The Jerusalem Post editorial labels the new discovery “insinuation” and then adds “Tall tales of a plot to murder Arafat are too good to pass up in a setting where fact and fiction are intrinsically indistinguishable. Since no one would anyhow believe Arafat died a natural death, better just blame all foul-play on Israel....Not only is invaluable energy expended on deception at the expense of tackling real problems, but fantastic convolutions of trumped-up cloak and dagger stories do not bolster the cause of true peace. Falsehoods negate peace”
Not all Israelis feel this way, however. Uri Avnery, in an op-ed on Arab News, is blunt in his acceptance: “For me, there was no surprise. From the very first day, I was convinced that Yasser Arafat had been poisoned by Ariel Sharon. I even wrote about it several times. It was a simple logical conclusion....Ariel Sharon’s determination to kill Arafat was well known. Already during the siege of Beirut in Lebanon War I, it was no secret that agents were combing West Beirut for his whereabouts. To Sharon’s great frustration, they did not find him....Arafat was the man who was able to make peace with Israel, willing to do so, and — more important — to get his people, including the Islamists, to accept it. This would have put an end to the settlement enterprise. That’s why he was poisoned.”
Regional editorials and op-eds also seem more inclined to believe the Al Jazeera account. The Khaleej Times editorial, for example, expresses relief that “Nearly eight years after the passing away of one of the most popular and admired Palestinian leaders, the mystery behind his death is finally unraveling....The international community should back the demand for a thorough probe into the death of Arafat. Governments have been known to eliminate fiercely independent and popular leaders such as Arafat by means fair and foul. Fidel Castro, the Cuban leader, survived several such attempts in the past by the CIA. Its rival, the KGB, was more successful, managing to kill Alexander Litvinenko, a former agent and foe of Russia, by lacing his tea with Polonium-210 in London in 2006.”
However, Gulf News’ Osama Al Sharif is not sure about the political repercussions of the findings: “But now with Al Jazeera’s new claims, the case is at the centre of public attention, especially in the West Bank. The timing of the revelations has raised many questions....Some pundits have speculated that the current controversy is aimed at casting more doubts on the current Palestinian leadership....But even if Arafat’s body was exhumed and his murder was confirmed, the political repercussions of such a development would be too huge to contain by the PNA and its beleaguered President Abbas.”

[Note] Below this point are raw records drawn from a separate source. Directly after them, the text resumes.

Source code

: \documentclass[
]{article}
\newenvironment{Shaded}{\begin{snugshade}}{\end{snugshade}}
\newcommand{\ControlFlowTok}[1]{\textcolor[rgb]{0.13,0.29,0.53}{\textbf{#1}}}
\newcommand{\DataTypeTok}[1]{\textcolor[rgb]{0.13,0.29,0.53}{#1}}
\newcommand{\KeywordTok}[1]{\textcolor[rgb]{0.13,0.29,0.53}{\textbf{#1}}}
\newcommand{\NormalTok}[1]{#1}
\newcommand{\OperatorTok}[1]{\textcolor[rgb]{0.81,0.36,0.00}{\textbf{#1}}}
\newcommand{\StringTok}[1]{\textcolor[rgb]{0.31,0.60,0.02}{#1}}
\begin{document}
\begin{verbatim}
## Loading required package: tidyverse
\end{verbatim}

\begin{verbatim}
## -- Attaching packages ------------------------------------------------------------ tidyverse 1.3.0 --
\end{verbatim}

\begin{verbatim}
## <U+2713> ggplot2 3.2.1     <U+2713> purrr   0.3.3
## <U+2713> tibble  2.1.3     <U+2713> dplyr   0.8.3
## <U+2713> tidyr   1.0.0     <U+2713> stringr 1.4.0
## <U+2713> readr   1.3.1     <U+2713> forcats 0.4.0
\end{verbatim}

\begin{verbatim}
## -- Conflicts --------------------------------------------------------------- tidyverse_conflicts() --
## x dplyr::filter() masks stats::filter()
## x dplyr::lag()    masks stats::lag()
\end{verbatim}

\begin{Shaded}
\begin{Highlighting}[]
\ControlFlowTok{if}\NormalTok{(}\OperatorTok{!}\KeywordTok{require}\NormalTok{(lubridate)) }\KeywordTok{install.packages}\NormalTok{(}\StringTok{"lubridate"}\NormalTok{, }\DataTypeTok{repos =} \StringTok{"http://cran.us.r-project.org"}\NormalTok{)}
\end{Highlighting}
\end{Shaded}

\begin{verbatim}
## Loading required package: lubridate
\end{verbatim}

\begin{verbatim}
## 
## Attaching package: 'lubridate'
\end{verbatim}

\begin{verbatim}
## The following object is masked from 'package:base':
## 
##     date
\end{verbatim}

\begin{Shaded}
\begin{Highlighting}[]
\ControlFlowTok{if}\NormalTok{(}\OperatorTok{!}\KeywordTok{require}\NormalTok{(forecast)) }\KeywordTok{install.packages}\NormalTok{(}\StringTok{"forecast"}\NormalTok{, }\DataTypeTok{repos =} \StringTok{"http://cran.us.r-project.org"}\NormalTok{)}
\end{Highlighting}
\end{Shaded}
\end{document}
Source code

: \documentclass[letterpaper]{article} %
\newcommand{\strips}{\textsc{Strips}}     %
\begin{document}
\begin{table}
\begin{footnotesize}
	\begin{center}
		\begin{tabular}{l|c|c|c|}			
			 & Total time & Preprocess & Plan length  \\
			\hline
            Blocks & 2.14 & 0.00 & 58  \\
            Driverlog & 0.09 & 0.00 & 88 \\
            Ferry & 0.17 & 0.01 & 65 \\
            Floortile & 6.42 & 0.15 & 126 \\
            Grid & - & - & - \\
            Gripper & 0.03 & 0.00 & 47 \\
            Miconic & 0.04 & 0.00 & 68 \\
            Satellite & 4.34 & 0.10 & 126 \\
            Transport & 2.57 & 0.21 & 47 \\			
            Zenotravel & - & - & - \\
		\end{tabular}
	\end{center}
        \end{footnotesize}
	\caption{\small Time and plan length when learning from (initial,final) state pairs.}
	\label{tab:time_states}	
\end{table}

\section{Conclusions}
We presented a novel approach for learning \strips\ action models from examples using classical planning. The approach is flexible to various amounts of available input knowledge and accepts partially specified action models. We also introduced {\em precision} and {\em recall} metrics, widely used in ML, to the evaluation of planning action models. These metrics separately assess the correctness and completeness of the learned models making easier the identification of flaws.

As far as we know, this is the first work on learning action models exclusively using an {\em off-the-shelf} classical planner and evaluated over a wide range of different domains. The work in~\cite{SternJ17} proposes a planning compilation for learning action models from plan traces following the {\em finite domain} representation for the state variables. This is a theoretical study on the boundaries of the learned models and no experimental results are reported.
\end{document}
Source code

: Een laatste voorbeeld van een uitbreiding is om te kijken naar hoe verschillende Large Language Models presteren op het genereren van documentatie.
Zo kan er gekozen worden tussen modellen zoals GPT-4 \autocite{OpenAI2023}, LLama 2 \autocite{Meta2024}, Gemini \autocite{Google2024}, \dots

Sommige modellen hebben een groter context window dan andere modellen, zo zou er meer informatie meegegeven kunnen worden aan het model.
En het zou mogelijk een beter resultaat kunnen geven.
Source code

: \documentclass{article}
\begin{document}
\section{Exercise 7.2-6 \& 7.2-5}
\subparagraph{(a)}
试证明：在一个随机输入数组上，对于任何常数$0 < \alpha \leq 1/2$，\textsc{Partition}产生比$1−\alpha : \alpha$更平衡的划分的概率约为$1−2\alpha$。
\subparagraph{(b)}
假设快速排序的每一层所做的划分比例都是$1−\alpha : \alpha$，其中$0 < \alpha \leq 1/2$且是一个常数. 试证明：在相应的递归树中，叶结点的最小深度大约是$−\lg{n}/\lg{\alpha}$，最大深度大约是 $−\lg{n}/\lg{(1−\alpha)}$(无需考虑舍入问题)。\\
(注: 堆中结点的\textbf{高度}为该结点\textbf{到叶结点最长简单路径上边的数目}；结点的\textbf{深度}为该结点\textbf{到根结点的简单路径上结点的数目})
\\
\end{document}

Finally, there is a sense that, as YNet’s Ronen Bergman points out, despite all the studies aimed at finding the real reasons for Arafat’s demise, we might never really know for certain the cause of his death: “On the face of it, there are quite a few reasons to believe that Arafat died of natural causes....On the other hand, there is no doubt that Arafat’s death came at a rather odd timing. Sharon was the one who decided upon assuming the post of prime minister to change Israel’s approach, asserting that the Palestinian Authority is part of the problem, rather than the solution, and that Arafat is an enemy....Only the passing years, the lifting of censorship limitations and perhaps the peace that will come to the Middle East may bring an answer to this curious question.”